🤖 AI Summary
This paper studies provably secure data deletion in online learning: enabling models to continuously process streaming data while responding to arbitrary deletion requests such that post-deletion outputs are statistically indistinguishable from those of a model never trained on the deleted data. It formally defines the joint “online learning–dynamic unlearning” problem for the first time. The authors propose two algorithmic paradigms—passive and active—both built upon noisy, shrinkage-regularized online gradient descent (OGD), augmented with offline unlearning correction.
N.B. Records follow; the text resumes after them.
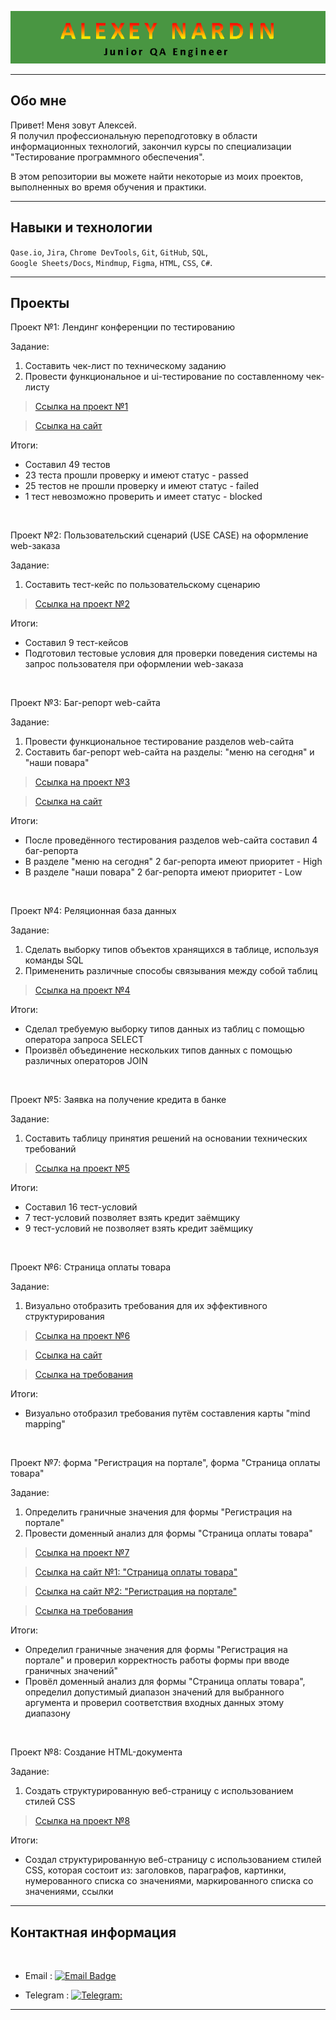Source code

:![Header](https://github.com/ALEXir87/alexeynardin/blob/main/assets/logo.png)

---

## Обо мне

Привет! Меня зовут Алексей. <br>
Я получил профессиональную переподготовку в области информационных технологий, закончил курсы по специализации "Тестирование программного обеспечения". 

В этом репозитории вы можете найти некоторые из моих проектов, выполненных во время обучения и практики.

---

## Навыки и технологии
``Qase.io``, ``Jira``, ``Chrome DevTools``, ``Git``, ``GitHub``, ``SQL``, <br> 
 ``Google Sheets/Docs``, ``Mindmup``, ``Figma``, ``HTML``, ``CSS``, ``С#``.

---

## Проекты

<p> Проект №1: Лендинг конференции по тестированию</p>

<p>Задание:<p>
<ol>
  <li>Составить чек-лист по техническому заданию</li>
  <li>Провести функциональное и ui-тестирование по составленному чек-листу</li>
</ol>

> <a href="https://docs.google.com/spreadsheets/d/1L7tSpdDuX5SruCXh6wihkn1WyIR5o14Nxvma2m-lDmM/edit?usp=sharing">Ссылка на проект №1</a>

> <a href="https://test-stand.gb.ru/seminar_stands/umeet/index.html">Ссылка на сайт</a>

<p>Итоги:<p> 

* Составил 49 тестов
* 23 теста прошли проверку и имеют статус - passed
* 25 тестов не прошли проверку и имеют статус - failed
* 1 тест невозможно проверить и имеет статус - blocked

<br>

<p> Проект №2: Пользовательский сценарий (USE CASE) на оформление web-заказа</p>

<p>Задание:<p>
<ol>
  <li>Составить тест-кейс по пользовательскому сценарию</li>
</ol>

> <a href="https://docs.google.com/spreadsheets/d/1iiNSSrUFHIhoFmbuy5F5DTxo7RVnIsJX-1--rxB4uuE/edit?usp=sharing">Ссылка на проект №2</a>

<p>Итоги:<p> 

* Составил 9 тест-кейсов
* Подготовил тестовые условия для проверки поведения системы на запрос пользователя при оформлении web-заказа

<br>

<p> Проект №3: Баг-репорт web-сайта</p>

<p>Задание:<p>
<ol>
  <li>Провести функциональное тестирование разделов web-сайта</li>
  <li>Составить баг-репорт web-сайта на разделы: "меню на сегодня" и "наши повара"</li>
</ol>

> <a href="https://docs.google.com/spreadsheets/d/1FqUNT86g0eO4A26bHNsVvXhIKly7EPlZWnvxNiKb_dY/edit?usp=sharing">Ссылка на проект №3</a>

> <a href="https://test-stand.gb.ru/seminar_stands/foodbuzz/index.html">Ссылка на сайт</a>

<p>Итоги:<p> 

* После проведённого тестирования разделов web-сайта составил 4 баг-репорта
* В разделе "меню на сегодня" 2 баг-репорта имеют приоритет - High 
* В разделе "наши повара" 2 баг-репорта имеют приоритет - Low 

<br>

<p> Проект №4: Реляционная база данных</p>

<p>Задание:<p>
<ol>
  <li>Сделать выборку типов объектов хранящихся в таблице, используя  команды SQL</li>
  <li>Примененить различные способы связывания между собой таблиц</li>
</ol>

> <a href="https://docs.google.com/spreadsheets/d/1Uz3daksmkfL8Vt-tcndRaEpz0G7IpFwv11N65081LUk/edit?usp=sharing">Ссылка на проект №4</a>

<p>Итоги:<p> 

* Сделал требуемую выборку типов данных из таблиц с помощью оператора запроса SELECT 
* Произвёл объединение нескольких типов данных с помощью различных операторов JOIN

<br>

<p> Проект №5: Заявка на получение кредита в банке</p>

<p>Задание:<p>
<ol>
  <li>Составить таблицу принятия решений на основании технических требований</li>
</ol>

> <a href="https://docs.google.com/spreadsheets/d/1BBEFa1-v3cFuVMH6fJ7DxrM6GdENJ8VPRF1eJbJQUgc/edit?usp=sharing">Ссылка на проект №5</a>

<p>Итоги:<p> 

* Составил 16 тест-условий
* 7 тест-условий позволяет взять кредит заёмщику
* 9 тест-условий не позволяет взять кредит заёмщику

<br>

<p> Проект №6: Страница оплаты товара</p>

<p>Задание:<p>
<ol>
  <li>Визуально отобразить требования для их эффективного структурирования</li>
</ol>

> <a href="https://drive.google.com/file/d/1MXHuTf3961xhA28air2BYyWMTv_oodYh/view?usp=sharing">Ссылка на проект №6</a>

> <a href="https://test-stand.gb.ru/seminar_stands/payform/index.html">Ссылка на сайт</a>

> <a href="https://docs.google.com/document/d/1w_yhOU8x9miePJRXe2e-sbAFC0Vy67jsv_e49kBVoEI/edit">Ссылка на требования</a>

<p>Итоги:<p> 

* Визуально отобразил требования путём составления карты "mind mapping"

<br>

<p> Проект №7: форма "Регистрация на портале", форма "Cтраница оплаты товара"</p>

<p>Задание:<p>
<ol>
  <li>Определить граничные значения для формы "Регистрация на портале"</li>
  <li>Провести доменный анализ для формы "Cтраница оплаты товара"</li>
</ol>

> <a href="https://docs.google.com/spreadsheets/d/1R2KzdIt8dKxVCgtKiyf0Tir-Lr3zn34h9N7DNhMo9KM/edit?usp=sharing">Ссылка на проект №7</a>

> <a href="https://test-stand.gb.ru/seminar_stands/payform/index.html">Ссылка на сайт №1: "Cтраница оплаты товара"</a>

> <a href="https://test-stand.gb.ru/seminar_stands/test/index.html">Ссылка на сайт №2: "Регистрация на портале"</a>

> <a href="https://docs.google.com/document/d/1sxi_LYC_EvvRYCNNljXjvHuoUgBnemX8HTB_2-EUxuU/edit">Ссылка на требования</a>

<p>Итоги:<p> 

* Определил граничные значения для формы "Регистрация на портале" и проверил корректность работы формы при вводе граничных значений"
* Провёл доменный анализ для формы "Cтраница оплаты товара", определил допустимый диапазон значений для выбранного аргумента и проверил соответствия входных данных этому диапазону

<br>

<p> Проект №8: Создание HTML-документа</p>

<p>Задание:<p>
<ol>
  <li>Создать структурированную веб-страницу с использованием cтилей СSS </li>
</ol>

> <a href="https://drive.google.com/drive/folders/1lv7_M33yAEzMGcmRlCkezLZc0J340HjJ">Ссылка на проект №8</a>

<p>Итоги:<p> 

* Создал структурированную веб-страницу с использованием cтилей СSS, которая состоит из: заголовков, параграфов, картинки, нумерованного списка со значениями, маркированного списка со значениями, ссылки

---

## Контактная информация

<br>

- Email : [![Email Badge](https://img.shields.io/badge/-nardin_alexey@mail.ru-8A2BE2)](mailto:nardin_alexey@mail.ru)

- Telegram : [![Telegram:](https://img.shields.io/badge/-nardinalex-8A2BE2)](https://t.me/nardinalex)
 
---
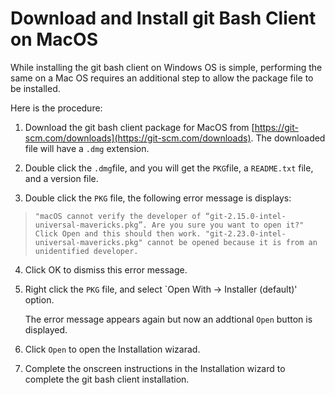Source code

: # Download and Install git Bash Client on MacOS

While installing the git bash client on Windows OS is simple, performing the same on a Mac OS requires an additional step to allow the package file to be installed.

Here is the procedure:

1. Download the git bash client package for MacOS from [https://git-scm.com/downloads](https://git-scm.com/downloads). 
    The downloaded file will have a `.dmg` extension.
2. Double click the `.dmg`file, and you will get the `PKG`file, a `README.txt` file, and a version file.

3. Double click the `PKG` file, the following error message is displays:
> `"macOS cannot verify the developer of “git-2.15.0-intel-universal-mavericks.pkg”. Are you sure you want to open it?" Click Open and this should then work.
"git-2.23.0-intel-universal-mavericks.pkg" cannot be opened because it is from an unidentified developer.`
>

4. Click OK to dismiss this error message.

5. Right click the `PKG` file, and select `Open With -> Installer (default)' option. 

    The error message appears again but now an addtional `Open` button is displayed.

6. Click `Open` to open the Installation wizarad. 

7. Complete the onscreen instructions in the Installation wizard to complete the git bash client installation.

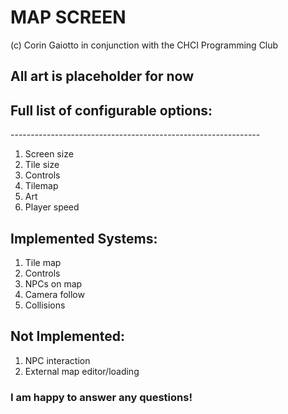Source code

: # MAP SCREEN
(c) Corin Gaiotto in conjunction with the CHCI Programming Club

## All art is placeholder for now

## Full list of configurable options:
\--------------------------------------------------------------
1. Screen size
2. Tile size
3. Controls
4. Tilemap
5. Art
6. Player speed

## Implemented Systems:
1. Tile map
2. Controls
3. NPCs on map
4. Camera follow
5. Collisions

## Not Implemented:
1. NPC interaction
2. External map editor/loading

### I am happy to answer any questions!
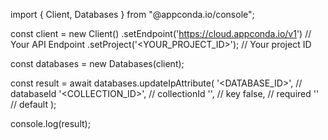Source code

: import { Client, Databases } from "@appconda.io/console";

const client = new Client()
    .setEndpoint('https://cloud.appconda.io/v1') // Your API Endpoint
    .setProject('<YOUR_PROJECT_ID>'); // Your project ID

const databases = new Databases(client);

const result = await databases.updateIpAttribute(
    '<DATABASE_ID>', // databaseId
    '<COLLECTION_ID>', // collectionId
    '', // key
    false, // required
    '' // default
);

console.log(result);
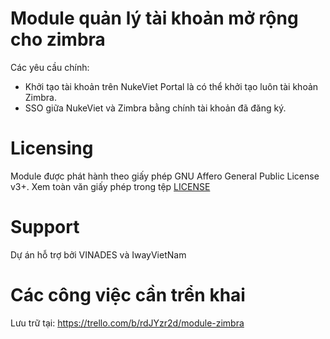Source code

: # Module quản lý tài khoản mở rộng cho zimbra
Các yêu cầu chính:
- Khởi tạo tài khoản trên NukeViet Portal là có thể khởi tạo luôn tài khoản Zimbra.
- SSO giữa NukeViet và Zimbra bằng chính tài khoản đã đăng ký.

# Licensing
Module được phát hành theo giấy phép GNU Affero General Public License v3+. Xem toàn văn giấy phép trong tệp [LICENSE](LICENSE)

# Support
Dự án hỗ trợ bởi VINADES và IwayVietNam

# Các công việc cần trển khai 
Lưu trữ tại: https://trello.com/b/rdJYzr2d/module-zimbra
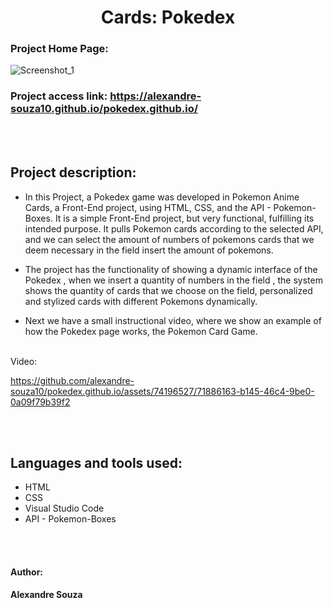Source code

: <h1 align="center"> Cards: Pokedex </h1>

### Project Home Page: 
![Screenshot_1](https://github.com/alexandre-souza10/pokedex.github.io/assets/74196527/1fad1f97-9c6d-4052-ae60-9ebf4f54056c)

### Project access link: https://alexandre-souza10.github.io/pokedex.github.io/

<br></br>

## Project description:
- In this Project, a Pokedex game was developed in Pokemon Anime Cards, a Front-End project, using HTML, CSS, and the API - Pokemon-Boxes.
It is a simple Front-End project, but very functional, fulfilling its intended purpose. It pulls Pokemon cards according to the selected API,
and we can select the amount of numbers of pokemons cards that we deem necessary in the field insert the amount of pokemons.

- The project has the functionality of showing a dynamic interface of the Pokedex , when we insert a quantity of numbers in the field , the system shows the quantity
of cards that we choose on the field, personalized and stylized cards with different Pokemons dynamically.

- Next we have a small instructional video, where we show an example of how the Pokedex page works, the Pokemon Card Game.
<br></br>

Video:

https://github.com/alexandre-souza10/pokedex.github.io/assets/74196527/71886163-b145-46c4-9be0-0a09f79b39f2

<br></br>

## Languages ​​and tools used:
- HTML
- CSS
- Visual Studio Code
- API - Pokemon-Boxes

<br></br>

#### Author: 
**Alexandre Souza**



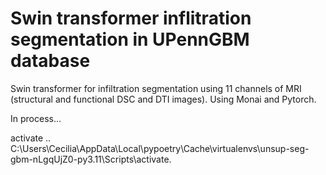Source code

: # Swin transformer inflitration segmentation in UPennGBM database
Swin transformer for infiltration segmentation using 11 channels of MRI (structural and functional DSC and DTI images). Using Monai and Pytorch.

In process...

 activate .. C:\Users\Cecilia\AppData\Local\pypoetry\Cache\virtualenvs\unsup-seg-gbm-nLgqUjZ0-py3.11\Scripts\activate.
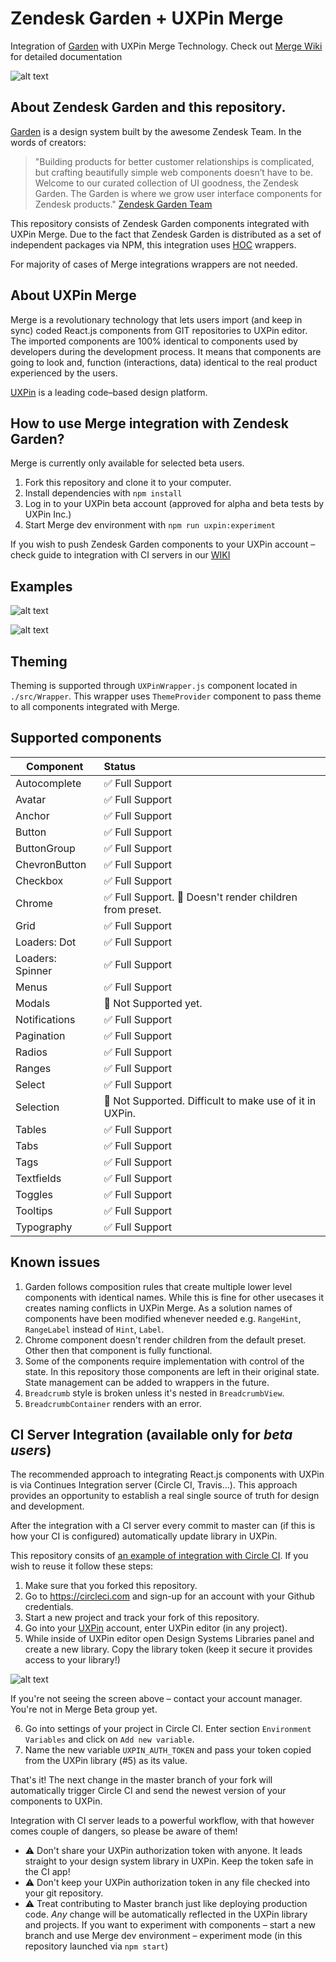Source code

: # Zendesk Garden + UXPin Merge
Integration of [Garden](https://garden.zendesk.com/react-components) with UXPin Merge Technology. Check out [Merge Wiki](https://wikiuxpin.atlassian.net/wiki/spaces/MA) for detailed documentation

![alt text](https://i.imgur.com/bLp5zRb.png "Grommet and Merge")

## About Zendesk Garden and this repository.

[Garden](https://garden.zendesk.com/react-components) is a design system built by the awesome Zendesk Team. In the words of creators:

>"Building products for better customer relationships is complicated, but crafting beautifully simple web components doesn’t have to be. Welcome to our curated collection of UI goodness, the Zendesk Garden. The Garden is where we grow user interface components for Zendesk products."
>[Zendesk Garden Team](https://garden.zendesk.com/)

This repository consists of Zendesk Garden components integrated with UXPin Merge. Due to the fact that Zendesk Garden is distributed
as a set of independent packages via NPM, this integration uses [HOC](https://reactjs.org/docs/higher-order-components.html) wrappers. 

For majority of cases of Merge integrations wrappers are not needed.

## About UXPin Merge

Merge is a revolutionary technology that lets users import (and keep in sync) coded React.js components from GIT repositories to UXPin editor. 
The imported components are 100% identical to components used by developers during the development process. 
It means that components are going to look and, function (interactions, data) identical to the real product experienced by the users. 

[UXPin](http://uxpin.com) is a leading code–based design platform.

## How to use Merge integration with Zendesk Garden?

Merge is currently only available for selected beta users.

1. Fork this repository and clone it to your computer.
2. Install dependencies with `npm install`
3. Log in to your UXPin beta account (approved for alpha and beta tests by UXPin Inc.)
4. Start Merge dev environment with `npm run uxpin:experiment`

If you wish to push Zendesk Garden components to your UXPin account – check guide to integration with CI servers in our [WIKI](https://wikiuxpin.atlassian.net/wiki/spaces/MA/pages/665845792/CI+Servers) 

## Examples

![alt text](https://github.com/uxpin-merge/grommet/blob/master/img/grommet_1.gif "Grommet in UXPin Merge")

![alt text](https://github.com/uxpin-merge/grommet/blob/master/img/grommet_calendar.gif "Grommet Calendar in Merge")

## Theming

Theming is supported through `UXPinWrapper.js` component located in `./src/Wrapper`. This wrapper uses `ThemeProvider` component to pass theme to all components integrated with Merge.

## Supported components

| Component     | Status|
| ------------- |:-----|
| Autocomplete | ✅ Full Support |
| Avatar | ✅ Full Support |
| Anchor | ✅ Full Support |
| Button | ✅ Full Support |
| ButtonGroup | ✅ Full Support |
| ChevronButton | ✅ Full Support |
| Checkbox | ✅ Full Support |
| Chrome | ✅ Full Support. 🐛 Doesn't render children from preset. |
| Grid | ✅ Full Support |
| Loaders: Dot | ✅ Full Support |
| Loaders: Spinner | ✅ Full Support |
| Menus | ✅ Full Support |
| Modals | 🔻 Not Supported yet. |
| Notifications | ✅ Full Support |
| Pagination | ✅ Full Support |
| Radios | ✅ Full Support |
| Ranges | ✅ Full Support |
| Select | ✅ Full Support |
| Selection | 🔻 Not Supported. Difficult to make use of it in UXPin. |
| Tables | ✅ Full Support |
| Tabs | ✅ Full Support |
| Tags | ✅ Full Support |
| Textfields | ✅ Full Support |
| Toggles | ✅ Full Support |
| Tooltips | ✅ Full Support |
| Typography | ✅ Full Support |

## Known issues

1. Garden follows composition rules that create multiple lower level components with identical names. While this is fine for other usecases it creates naming conflicts in UXPin Merge. As a solution
names of components have been modified whenever needed e.g. `RangeHint`, `RangeLabel` instead of `Hint`, `Label`.
2. Chrome component doesn't render children from the default preset. Other then that component is fully functional.
3. Some of the components require implementation with control of the state. In this repository those components are left in their original state. State management can be added to wrappers in the future.
4. `Breadcrumb` style is broken unless it's nested in `BreadcrumbView`.
5. `BreadcrumbContainer` renders with an error.

## CI Server Integration (available only for *beta users*)

The recommended approach to integrating React.js components with UXPin is via Continues Integration server (Circle CI, Travis...). 
This approach provides an opportunity to establish a real single source of truth for design and development. 

After the integration with a CI server every commit to master can (if this is how your CI is configured) automatically update library in UXPin. 

This repository consits of [an example of integration with Circle CI](https://github.com/uxpin-merge/material-ui-merge/blob/master/.circleci/config.yml). 
If you wish to reuse it follow these steps:
1. Make sure that you forked this repository.
2. Go to https://circleci.com and sign-up for an account with your Github credentials.
3. Start a new project and track your fork of this repository.
4. Go into your [UXPin](http://uxpin.com) account, enter UXPin editor (in any project).
5. While inside of UXPin editor open Design Systems Libraries panel and create a new library. Copy the library token (keep it secure it provides access to your library!)

![alt text](https://github.com/uxpin-merge/material-ui-merge/blob/master/img/merge_ci.gif "UXPin Design System Library")

If you're not seeing the screen above – contact your account manager. You're not in Merge Beta group yet.

6. Go into settings of your project in Circle CI. Enter section `Environment Variables` and click on `Add new variable`.
7. Name the new variable `UXPIN_AUTH_TOKEN` and pass your token copied from the UXPin library (#5) as its value.

That's it! The next change in the master branch of your fork will automatically trigger Circle CI and send the newest version of your components to UXPin.

Integration with CI server leads to a powerful workflow, with that however comes couple of dangers, so please be aware of them!
* ⚠️ Don't share your UXPin authorization token with anyone. It leads straight to your design system library in UXPin. Keep the token safe in the CI app!
* ⚠️ Don't keep your UXPin authorization token in any file checked into your git repository.
* ⚠️ Treat contributing to Master branch just like deploying production code. *Any* change will be automatically reflected in the UXPin library and projects. 
If you want to experiment with components – start a new branch and use Merge dev environment – experiment mode (in this repository launched via `npm start`)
Under standard convexity and smoothness assumptions, both algorithms achieve the optimal $O(sqrt{T})$ regret bound of classical OGD; the passive variant incurs zero additional computational overhead, whereas the active variant introduces controllable overhead. The key contribution is the first theoretical framework simultaneously guaranteeing rigorous unlearning (i.e., statistical indistinguishability) and optimal online learning performance.
📝 Abstract
We formalize the problem of online learning-unlearning, where a model is updated sequentially in an online setting while accommodating unlearning requests between updates. After a data point is unlearned, all subsequent outputs must be statistically indistinguishable from those of a model trained without that point. We present two online learner-unlearner (OLU) algorithms, both built upon online gradient descent (OGD). The first, passive OLU, leverages OGD's contractive property and injects noise when unlearning occurs, incurring no additional computation. The second, active OLU, uses an offline unlearning algorithm that shifts the model toward a solution excluding the deleted data. Under standard convexity and smoothness assumptions, both methods achieve regret bounds comparable to those of standard OGD, demonstrating that one can maintain competitive regret bounds while providing unlearning guarantees.